Knowing that, it makes little sense to return to in-person learning when the coronavirus is still very much alive.
On top of affecting students, teachers and staff were practically forced to return to in-person classrooms and many teachers and their union disagree with the measures. Broward Teachers Union President Anna Fusco says teachers wanted to know what they were returning to.
“What they did yesterday was unprofessional, inconsiderate and just reckless,” Fusco said. “What does social distancing look like? What are the safety measures? What is the cleanliness? What is the air quality?”
The threat of COVID-19 is still persistent, regardless of what may be an envisioned plan. Too many variables need to be met in order for a safe return to school. The human factor cannot be ignored.
Broward students have to wear masks on the bus, in the hallways and anytime they’re moving around campus.

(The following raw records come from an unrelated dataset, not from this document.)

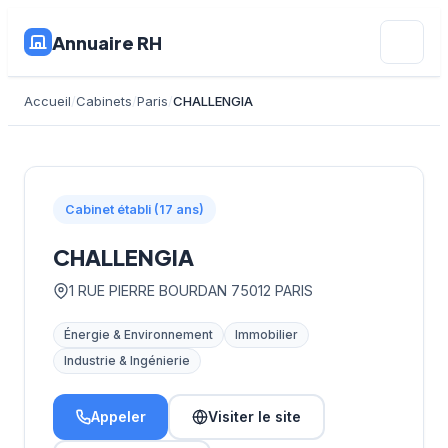
Annuaire RH
Accueil
Cabinets
Paris
CHALLENGIA
Cabinet établi (17 ans)
CHALLENGIA
1 RUE PIERRE BOURDAN 75012 PARIS
Énergie & Environnement
Immobilier
Industrie & Ingénierie
Appeler
Visiter le site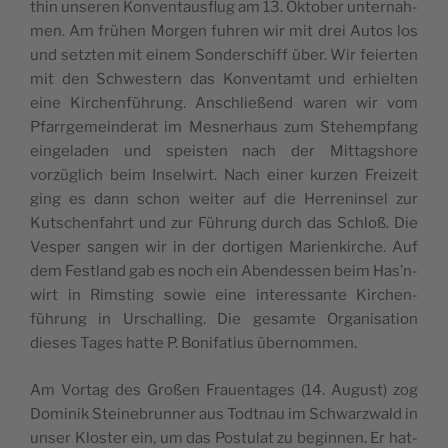
thin unseren Kon­ven­taus­flug am 13. Okto­ber unter­nah­
men. Am frühen Mor­gen fuhren wir mit drei Autos los
und set­zten mit einem Son­der­schiff über. Wir feierten
mit den Schwest­ern das Kon­ven­tamt und erhiel­ten
eine Kirchen­führung. Anschließend waren wir vom
Pfar­rge­mein­der­at im Mes­ner­haus zum Ste­hemp­fang
ein­ge­laden und speis­ten nach der Mit­tagshore
vorzüglich beim Insel­wirt. Nach ein­er kurzen Freizeit
ging es dann schon weit­er auf die Her­renin­sel zur
Kutschen­fahrt und zur Führung durch das Schloß. Die
Ves­per san­gen wir in der dor­ti­gen Marienkirche. Auf
dem Fes­t­land gab es noch ein Aben­dessen beim Has’n­
wirt in Rim­st­ing sowie eine inter­es­sante Kirchen­
führung in Urschalling. Die gesamte Organ­i­sa­tion
dieses Tages hat­te P. Boni­fatius übernommen.
Am Vortag des Großen Frauen­t­ages (14. August) zog
Dominik Steine­brun­ner aus Todt­nau im Schwarzwald in
unser Kloster ein, um das Pos­tu­lat zu begin­nen. Er hat­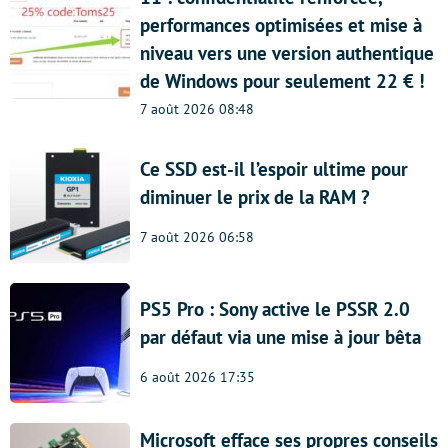
performances optimisées et mise à
niveau vers une version authentique
de Windows pour seulement 22 € !
7 août 2026 08:48
Ce SSD est-il l’espoir ultime pour
diminuer le prix de la RAM ?
7 août 2026 06:58
PS5 Pro : Sony active le PSSR 2.0
par défaut via une mise à jour bêta
6 août 2026 17:35
Microsoft efface ses propres conseils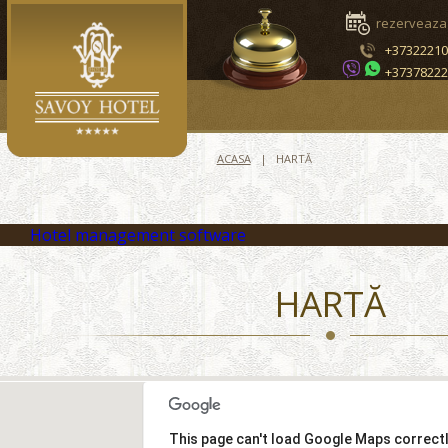
rezerveaza
+3732221
+3737822
ACASA
HARTĂ
Hotel management software
HARTĂ
This page can't load Google Maps correctl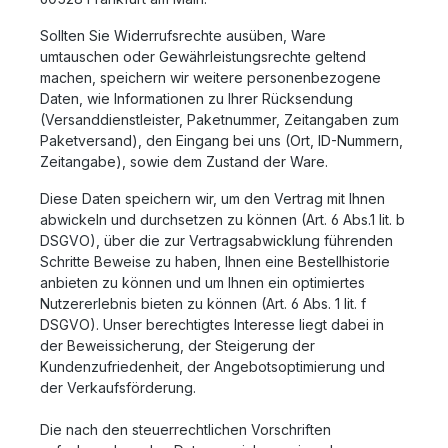
Sollten Sie Widerrufsrechte ausüben, Ware
umtauschen oder Gewährleistungsrechte geltend
machen, speichern wir weitere personenbezogene
Daten, wie Informationen zu Ihrer Rücksendung
(Versanddienstleister, Paketnummer, Zeitangaben zum
Paketversand), den Eingang bei uns (Ort, ID-Nummern,
Zeitangabe), sowie dem Zustand der Ware.
Diese Daten speichern wir, um den Vertrag mit Ihnen
abwickeln und durchsetzen zu können (Art. 6 Abs.1 lit. b
DSGVO), über die zur Vertragsabwicklung führenden
Schritte Beweise zu haben, Ihnen eine Bestellhistorie
anbieten zu können und um Ihnen ein optimiertes
Nutzererlebnis bieten zu können (Art. 6 Abs. 1 lit. f
DSGVO). Unser berechtigtes Interesse liegt dabei in
der Beweissicherung, der Steigerung der
Kundenzufriedenheit, der Angebotsoptimierung und
der Verkaufsförderung.
Die nach den steuerrechtlichen Vorschriften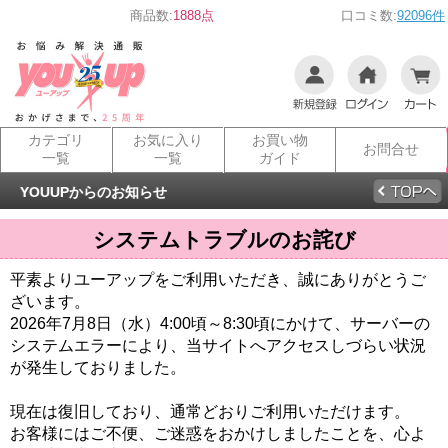
商品数:
1888点
口コミ数:
92096件
カテゴリ
お気に入り
お買い物
お問合せ
一覧
一覧
ガイド
YOUUPからのお知らせ
システムトラブルのお詫び
平素よりユーアップをご利用いただき、誠にありがとうご
ざいます。
2026年7月8日（水）4:00頃～8:30頃にかけて、サーバーの
システムエラーにより、当サイトへアクセスしづらい状況
が発生しておりました。
現在は復旧しており、通常どおりご利用いただけます。
お客様にはご不便、ご迷惑をおかけしましたことを、心よ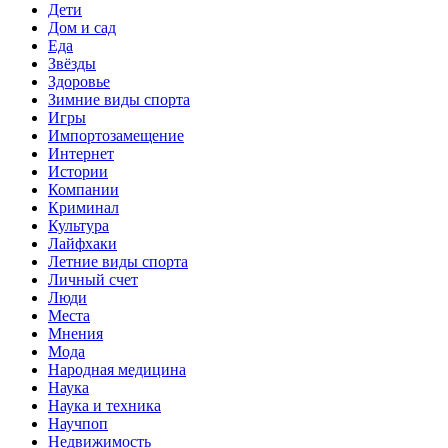
Дети
Дом и сад
Еда
Звёзды
Здоровье
Зимние виды спорта
Игры
Импортозамещение
Интернет
Истории
Компании
Криминал
Культура
Лайфхаки
Летние виды спорта
Личный счет
Люди
Места
Мнения
Мода
Народная медицина
Наука
Наука и техника
Научпоп
Недвижимость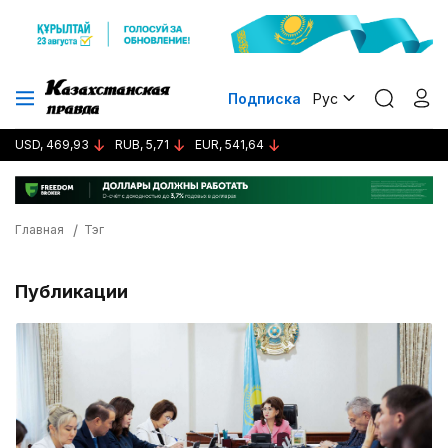
Подписка
Рус
USD, 469,93
RUB, 5,71
EUR, 541,64
Главная
Тэг
Публикации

The human factor cannot be ignored.
Even if all things go right, some students may not wear masks as a “joke,” jeopardizing everyone else’s safety and well-being. Students already don’t wear IDs, so how can they be realistically expected to all wear masks? The repercussions for not doing so are well above any consequences that could be handed out to the student.
Many lives are at stake. The coronavirus is no joking matter and shouldn’t be treated as such. We’ve seen countries, states and counties reopen too early and face the phenomena known as the “second wave,” where they encounter more cases than were first envisioned.
The safest approach would be remote learning until coronavirus cases continue to dwindle, in order to ensure tranquility for both staff and students alike.